**Aim of the task**
Starting at the first line, copy the data below through to the end, exactly.

[Data extracted from a collection]
BEGIN

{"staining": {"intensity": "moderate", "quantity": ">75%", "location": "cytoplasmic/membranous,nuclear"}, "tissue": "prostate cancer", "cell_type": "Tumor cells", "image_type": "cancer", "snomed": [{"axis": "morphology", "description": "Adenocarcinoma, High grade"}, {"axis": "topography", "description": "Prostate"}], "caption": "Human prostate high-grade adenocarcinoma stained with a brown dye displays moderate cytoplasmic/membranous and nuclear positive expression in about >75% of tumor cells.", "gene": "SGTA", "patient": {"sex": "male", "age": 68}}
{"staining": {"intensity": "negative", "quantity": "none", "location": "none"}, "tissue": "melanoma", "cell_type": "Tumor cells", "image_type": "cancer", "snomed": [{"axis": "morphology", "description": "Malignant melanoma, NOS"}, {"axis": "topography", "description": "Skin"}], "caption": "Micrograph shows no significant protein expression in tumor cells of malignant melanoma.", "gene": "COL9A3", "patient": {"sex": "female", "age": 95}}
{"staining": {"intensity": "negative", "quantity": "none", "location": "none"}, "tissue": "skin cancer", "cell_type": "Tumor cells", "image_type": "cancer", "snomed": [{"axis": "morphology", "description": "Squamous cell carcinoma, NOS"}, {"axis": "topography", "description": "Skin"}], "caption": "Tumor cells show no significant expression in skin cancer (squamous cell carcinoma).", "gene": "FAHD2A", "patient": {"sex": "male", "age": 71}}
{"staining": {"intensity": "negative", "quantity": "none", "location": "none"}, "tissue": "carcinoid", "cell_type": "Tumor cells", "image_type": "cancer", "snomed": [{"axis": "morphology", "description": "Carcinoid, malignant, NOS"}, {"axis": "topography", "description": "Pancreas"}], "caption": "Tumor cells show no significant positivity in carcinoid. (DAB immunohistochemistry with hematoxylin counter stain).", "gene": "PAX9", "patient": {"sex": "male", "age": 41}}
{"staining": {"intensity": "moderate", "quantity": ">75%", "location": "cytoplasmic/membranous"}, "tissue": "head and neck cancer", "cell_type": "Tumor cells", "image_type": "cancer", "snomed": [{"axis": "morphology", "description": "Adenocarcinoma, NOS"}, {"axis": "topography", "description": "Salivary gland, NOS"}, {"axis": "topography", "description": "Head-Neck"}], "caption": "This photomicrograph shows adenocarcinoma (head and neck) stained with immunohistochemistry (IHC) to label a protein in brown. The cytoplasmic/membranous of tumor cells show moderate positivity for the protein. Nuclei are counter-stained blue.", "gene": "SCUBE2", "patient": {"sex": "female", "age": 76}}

END

**The answer**
{"staining": {"intensity": "moderate", "quantity": ">75%", "location": "cytoplasmic/membranous,nuclear"}, "tissue": "prostate cancer", "cell_type": "Tumor cells", "image_type": "cancer", "snomed": [{"axis": "morphology", "description": "Adenocarcinoma, High grade"}, {"axis": "topography", "description": "Prostate"}], "caption": "Human prostate high-grade adenocarcinoma stained with a brown dye displays moderate cytoplasmic/membranous and nuclear positive expression in about >75% of tumor cells.", "gene": "SGTA", "patient": {"sex": "male", "age": 68}}
{"staining": {"intensity": "negative", "quantity": "none", "location": "none"}, "tissue": "melanoma", "cell_type": "Tumor cells", "image_type": "cancer", "snomed": [{"axis": "morphology", "description": "Malignant melanoma, NOS"}, {"axis": "topography", "description": "Skin"}], "caption": "Micrograph shows no significant protein expression in tumor cells of malignant melanoma.", "gene": "COL9A3", "patient": {"sex": "female", "age": 95}}
{"staining": {"intensity": "negative", "quantity": "none", "location": "none"}, "tissue": "skin cancer", "cell_type": "Tumor cells", "image_type": "cancer", "snomed": [{"axis": "morphology", "description": "Squamous cell carcinoma, NOS"}, {"axis": "topography", "description": "Skin"}], "caption": "Tumor cells show no significant expression in skin cancer (squamous cell carcinoma).", "gene": "FAHD2A", "patient": {"sex": "male", "age": 71}}
{"staining": {"intensity": "negative", "quantity": "none", "location": "none"}, "tissue": "carcinoid", "cell_type": "Tumor cells", "image_type": "cancer", "snomed": [{"axis": "morphology", "description": "Carcinoid, malignant, NOS"}, {"axis": "topography", "description": "Pancreas"}], "caption": "Tumor cells show no significant positivity in carcinoid. (DAB immunohistochemistry with hematoxylin counter stain).", "gene": "PAX9", "patient": {"sex": "male", "age": 41}}
{"staining": {"intensity": "moderate", "quantity": ">75%", "location": "cytoplasmic/membranous"}, "tissue": "head and neck cancer", "cell_type": "Tumor cells", "image_type": "cancer", "snomed": [{"axis": "morphology", "description": "Adenocarcinoma, NOS"}, {"axis": "topography", "description": "Salivary gland, NOS"}, {"axis": "topography", "description": "Head-Neck"}], "caption": "This photomicrograph shows adenocarcinoma (head and neck) stained with immunohistochemistry (IHC) to label a protein in brown. The cytoplasmic/membranous of tumor cells show moderate positivity for the protein. Nuclei are counter-stained blue.", "gene": "SCUBE2", "patient": {"sex": "female", "age": 76}}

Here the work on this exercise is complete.